New Scientist: The end of history
Chaos and disaster seem unpredictable. Not for much longer, says Per Bak, a revolution is under way
by Mark Buchanan, Weidenfeld & Nicolson
Intriguing review, with something of a scientific slant on patterns we might see as psychological or synchronistic. Here are a couple o paragraphs:
The concept of “ubiquity” expresses the view that details are not important in deciding the outcome. In 1998, Don Turcotte and Bruce Malamud from Cornell University studied the distribution of forest fires in Australia and the US. They found that the distribution could be understood from a simple “toy model” developed in 1992 by Barbara Drossel and Franz Schwabl. This implies that the forests are in the self-organised critical state.

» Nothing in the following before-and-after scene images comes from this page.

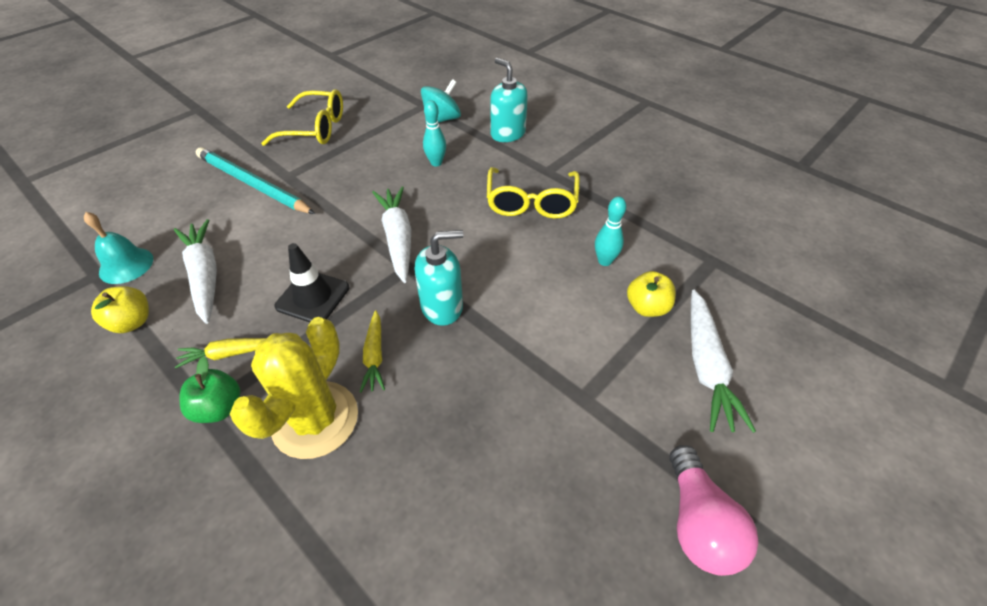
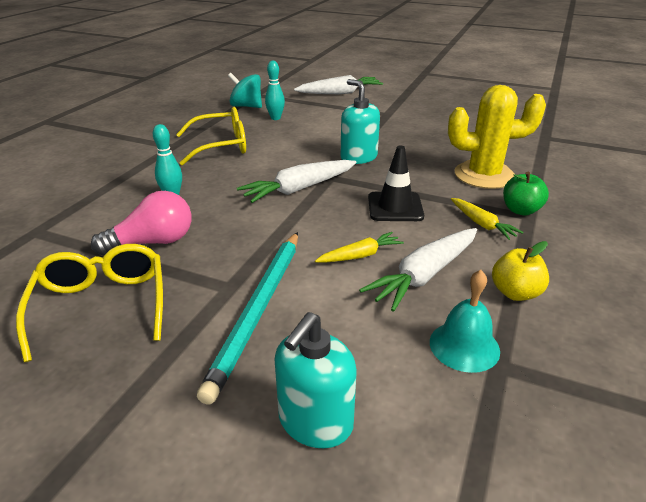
camera: 110 degrees left, 15 degrees down
(374, 356) = (421, 169): yellow carrot -> yellow carrot (360, 255)
(442, 119) = (76, 211): turquoise spinning top -> turquoise spinning top (246, 106)
(507, 134) = (108, 170): turquoise soap dispenser -> turquoise soap dispenser (315, 422)
(647, 307) = (308, 106): yellow apple -> none
(698, 523) = (424, 91): pink light bulb -> pink light bulb (153, 242)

In 1996, Roy Anderson and Chris Rhodes of the University of Oxford took the same model and plugged in people in place of trees and measles in place of fires. The result explained the distribution of measles epidemics on the Faroe Islands in the North Atlantic. “If this does not bring home the point [of ubiquity], perhaps nothing will,” Buchanan concludes: “The ubiquity of the critical state may well be considered the first really solid discovery of complexity theory.”
I must admit now that I am not your usual unbiased, emotionally detached book reviewer. I was heavily involved with the discovery in 1987.